▸ Dataset
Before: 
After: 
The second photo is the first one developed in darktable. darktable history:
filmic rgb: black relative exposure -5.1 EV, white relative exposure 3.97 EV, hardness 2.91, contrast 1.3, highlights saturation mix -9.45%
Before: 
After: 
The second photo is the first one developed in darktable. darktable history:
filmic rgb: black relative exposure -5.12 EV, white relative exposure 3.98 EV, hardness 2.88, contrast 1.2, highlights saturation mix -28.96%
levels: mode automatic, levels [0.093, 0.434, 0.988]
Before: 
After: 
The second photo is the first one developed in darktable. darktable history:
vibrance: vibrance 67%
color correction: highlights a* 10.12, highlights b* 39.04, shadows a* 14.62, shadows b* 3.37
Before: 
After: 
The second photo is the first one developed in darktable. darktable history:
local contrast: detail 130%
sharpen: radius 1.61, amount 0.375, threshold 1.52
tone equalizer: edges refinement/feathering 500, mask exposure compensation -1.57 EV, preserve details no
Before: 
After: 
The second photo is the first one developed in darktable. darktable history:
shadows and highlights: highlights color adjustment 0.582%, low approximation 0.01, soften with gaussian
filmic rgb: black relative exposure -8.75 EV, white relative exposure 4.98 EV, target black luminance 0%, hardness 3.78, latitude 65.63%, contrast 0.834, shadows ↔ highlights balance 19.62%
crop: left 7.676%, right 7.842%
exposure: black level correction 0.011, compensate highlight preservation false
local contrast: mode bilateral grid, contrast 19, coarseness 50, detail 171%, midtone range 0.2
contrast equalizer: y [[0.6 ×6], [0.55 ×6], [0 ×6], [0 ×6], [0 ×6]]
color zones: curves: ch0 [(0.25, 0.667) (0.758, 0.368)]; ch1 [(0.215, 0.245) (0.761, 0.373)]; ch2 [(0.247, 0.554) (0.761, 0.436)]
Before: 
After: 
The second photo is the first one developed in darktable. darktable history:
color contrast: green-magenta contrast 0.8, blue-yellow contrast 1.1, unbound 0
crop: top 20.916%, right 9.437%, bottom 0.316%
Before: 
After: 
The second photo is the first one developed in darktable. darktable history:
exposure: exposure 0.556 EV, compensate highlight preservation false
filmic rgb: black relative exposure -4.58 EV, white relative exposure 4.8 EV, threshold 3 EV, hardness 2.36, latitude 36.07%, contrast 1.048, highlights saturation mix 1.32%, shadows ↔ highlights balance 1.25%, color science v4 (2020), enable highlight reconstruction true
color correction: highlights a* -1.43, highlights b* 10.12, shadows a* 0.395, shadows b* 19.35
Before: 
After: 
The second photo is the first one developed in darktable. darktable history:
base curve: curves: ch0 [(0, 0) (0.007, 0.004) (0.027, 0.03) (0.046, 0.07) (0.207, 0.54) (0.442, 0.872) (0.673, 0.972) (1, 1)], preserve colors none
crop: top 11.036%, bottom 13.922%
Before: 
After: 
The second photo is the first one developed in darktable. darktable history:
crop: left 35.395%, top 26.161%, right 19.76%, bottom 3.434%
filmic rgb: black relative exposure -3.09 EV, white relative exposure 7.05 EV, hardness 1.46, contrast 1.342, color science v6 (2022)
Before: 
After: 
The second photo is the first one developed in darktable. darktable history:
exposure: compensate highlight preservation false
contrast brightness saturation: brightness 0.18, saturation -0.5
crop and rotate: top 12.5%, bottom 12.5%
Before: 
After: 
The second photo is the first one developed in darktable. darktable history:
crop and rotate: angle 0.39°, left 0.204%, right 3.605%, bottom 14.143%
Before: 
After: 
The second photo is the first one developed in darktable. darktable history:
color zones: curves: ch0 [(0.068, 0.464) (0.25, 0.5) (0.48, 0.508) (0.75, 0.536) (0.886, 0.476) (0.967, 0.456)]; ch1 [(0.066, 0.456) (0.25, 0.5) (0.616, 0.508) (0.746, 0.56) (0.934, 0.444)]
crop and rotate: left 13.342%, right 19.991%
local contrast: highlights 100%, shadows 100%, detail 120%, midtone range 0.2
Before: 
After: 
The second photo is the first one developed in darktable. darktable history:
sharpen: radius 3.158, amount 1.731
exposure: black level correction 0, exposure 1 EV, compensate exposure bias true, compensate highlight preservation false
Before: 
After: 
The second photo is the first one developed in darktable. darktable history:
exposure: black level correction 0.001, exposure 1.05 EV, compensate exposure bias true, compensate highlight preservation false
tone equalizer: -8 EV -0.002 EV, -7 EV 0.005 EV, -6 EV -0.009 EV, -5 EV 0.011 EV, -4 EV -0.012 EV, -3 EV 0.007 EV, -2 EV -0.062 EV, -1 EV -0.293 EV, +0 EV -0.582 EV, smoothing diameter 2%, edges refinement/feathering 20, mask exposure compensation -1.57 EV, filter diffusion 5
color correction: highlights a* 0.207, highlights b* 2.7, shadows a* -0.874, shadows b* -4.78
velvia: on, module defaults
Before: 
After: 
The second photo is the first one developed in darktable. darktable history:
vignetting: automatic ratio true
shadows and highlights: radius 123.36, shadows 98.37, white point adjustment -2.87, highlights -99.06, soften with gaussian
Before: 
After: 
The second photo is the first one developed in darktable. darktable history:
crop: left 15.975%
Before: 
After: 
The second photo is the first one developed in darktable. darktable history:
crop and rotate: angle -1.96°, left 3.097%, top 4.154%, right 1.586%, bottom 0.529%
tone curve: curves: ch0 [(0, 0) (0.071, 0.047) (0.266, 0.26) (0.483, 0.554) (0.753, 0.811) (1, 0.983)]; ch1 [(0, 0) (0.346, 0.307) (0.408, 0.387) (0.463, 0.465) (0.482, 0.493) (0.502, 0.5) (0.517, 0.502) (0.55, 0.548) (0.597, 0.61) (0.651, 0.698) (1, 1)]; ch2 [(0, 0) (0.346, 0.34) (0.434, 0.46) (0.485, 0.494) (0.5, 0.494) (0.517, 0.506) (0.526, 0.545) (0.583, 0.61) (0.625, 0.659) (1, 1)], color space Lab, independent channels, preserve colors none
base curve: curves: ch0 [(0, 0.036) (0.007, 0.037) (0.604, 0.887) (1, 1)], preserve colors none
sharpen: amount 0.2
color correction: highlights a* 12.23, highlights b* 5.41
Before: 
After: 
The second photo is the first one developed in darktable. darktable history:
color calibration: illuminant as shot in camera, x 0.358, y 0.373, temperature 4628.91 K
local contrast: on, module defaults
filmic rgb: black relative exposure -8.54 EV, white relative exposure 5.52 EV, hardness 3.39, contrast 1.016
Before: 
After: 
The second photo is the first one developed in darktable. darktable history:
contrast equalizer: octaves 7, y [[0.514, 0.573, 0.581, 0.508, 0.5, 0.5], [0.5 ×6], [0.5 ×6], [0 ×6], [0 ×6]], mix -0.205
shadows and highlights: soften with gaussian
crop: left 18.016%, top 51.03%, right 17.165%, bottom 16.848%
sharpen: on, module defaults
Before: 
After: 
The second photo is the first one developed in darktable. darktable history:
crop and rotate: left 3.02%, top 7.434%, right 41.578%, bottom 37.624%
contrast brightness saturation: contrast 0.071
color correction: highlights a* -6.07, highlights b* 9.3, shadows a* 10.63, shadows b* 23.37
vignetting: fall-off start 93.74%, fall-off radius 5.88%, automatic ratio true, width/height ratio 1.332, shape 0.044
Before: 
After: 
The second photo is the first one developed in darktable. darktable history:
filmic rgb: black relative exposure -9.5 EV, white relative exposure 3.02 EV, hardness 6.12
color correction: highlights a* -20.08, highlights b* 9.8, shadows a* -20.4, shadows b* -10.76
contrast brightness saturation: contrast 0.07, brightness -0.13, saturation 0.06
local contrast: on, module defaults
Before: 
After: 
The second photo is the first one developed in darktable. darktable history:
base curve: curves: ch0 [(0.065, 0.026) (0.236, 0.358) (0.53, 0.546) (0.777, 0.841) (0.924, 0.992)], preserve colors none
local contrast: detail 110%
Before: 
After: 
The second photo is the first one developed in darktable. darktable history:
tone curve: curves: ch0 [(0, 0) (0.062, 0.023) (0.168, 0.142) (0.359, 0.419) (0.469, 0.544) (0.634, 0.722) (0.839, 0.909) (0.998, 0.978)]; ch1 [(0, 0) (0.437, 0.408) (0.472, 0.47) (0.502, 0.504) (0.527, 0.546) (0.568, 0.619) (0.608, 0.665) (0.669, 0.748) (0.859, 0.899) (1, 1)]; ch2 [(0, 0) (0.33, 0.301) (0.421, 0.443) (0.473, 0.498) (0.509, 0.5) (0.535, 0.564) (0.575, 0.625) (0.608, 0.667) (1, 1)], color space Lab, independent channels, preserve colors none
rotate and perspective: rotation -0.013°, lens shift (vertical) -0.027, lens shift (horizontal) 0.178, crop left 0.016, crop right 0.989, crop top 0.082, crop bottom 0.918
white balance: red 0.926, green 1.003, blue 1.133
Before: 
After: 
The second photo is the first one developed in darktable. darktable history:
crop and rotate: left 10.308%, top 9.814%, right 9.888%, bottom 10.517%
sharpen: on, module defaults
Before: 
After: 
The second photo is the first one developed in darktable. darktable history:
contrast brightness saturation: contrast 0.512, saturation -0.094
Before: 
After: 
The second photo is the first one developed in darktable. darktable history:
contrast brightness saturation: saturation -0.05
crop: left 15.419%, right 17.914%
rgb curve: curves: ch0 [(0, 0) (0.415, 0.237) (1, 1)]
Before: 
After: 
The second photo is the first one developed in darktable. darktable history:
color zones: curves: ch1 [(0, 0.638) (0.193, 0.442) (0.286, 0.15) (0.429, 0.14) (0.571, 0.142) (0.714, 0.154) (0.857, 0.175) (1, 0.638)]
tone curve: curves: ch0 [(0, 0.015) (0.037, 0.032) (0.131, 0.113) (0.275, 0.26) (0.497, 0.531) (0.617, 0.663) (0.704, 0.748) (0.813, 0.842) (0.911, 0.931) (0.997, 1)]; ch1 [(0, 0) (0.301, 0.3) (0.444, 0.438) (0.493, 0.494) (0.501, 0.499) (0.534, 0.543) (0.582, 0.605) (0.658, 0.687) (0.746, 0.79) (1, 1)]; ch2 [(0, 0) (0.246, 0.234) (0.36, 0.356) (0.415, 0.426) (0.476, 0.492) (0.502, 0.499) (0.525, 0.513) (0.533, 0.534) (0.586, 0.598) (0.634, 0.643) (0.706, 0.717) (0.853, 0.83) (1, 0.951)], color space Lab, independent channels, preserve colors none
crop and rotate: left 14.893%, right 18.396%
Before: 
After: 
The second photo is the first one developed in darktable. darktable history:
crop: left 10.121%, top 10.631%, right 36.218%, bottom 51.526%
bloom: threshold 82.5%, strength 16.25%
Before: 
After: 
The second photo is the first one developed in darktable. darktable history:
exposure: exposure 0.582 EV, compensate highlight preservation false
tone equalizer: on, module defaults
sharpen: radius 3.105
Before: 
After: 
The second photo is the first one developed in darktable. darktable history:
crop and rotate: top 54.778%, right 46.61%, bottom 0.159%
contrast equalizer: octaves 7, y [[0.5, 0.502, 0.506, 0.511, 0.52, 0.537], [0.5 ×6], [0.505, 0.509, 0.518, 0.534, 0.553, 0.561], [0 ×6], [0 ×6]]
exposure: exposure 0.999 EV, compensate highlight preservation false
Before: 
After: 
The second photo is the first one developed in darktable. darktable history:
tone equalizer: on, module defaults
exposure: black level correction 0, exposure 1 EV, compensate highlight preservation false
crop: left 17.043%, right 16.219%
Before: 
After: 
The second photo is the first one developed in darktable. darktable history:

▸ What you are asked to do
Reproduce word for word the material from its first line through the line containing "filmic rgb: black relative exposure -5.1 EV, white".

▸ Full answer
Before: 
After: 
The second photo is the first one developed in darktable. darktable history:
filmic rgb: black relative exposure -5.1 EV, white relative exposure 3.97 EV, hardness 2.91, contrast 1.3, highlights saturation mix -9.45%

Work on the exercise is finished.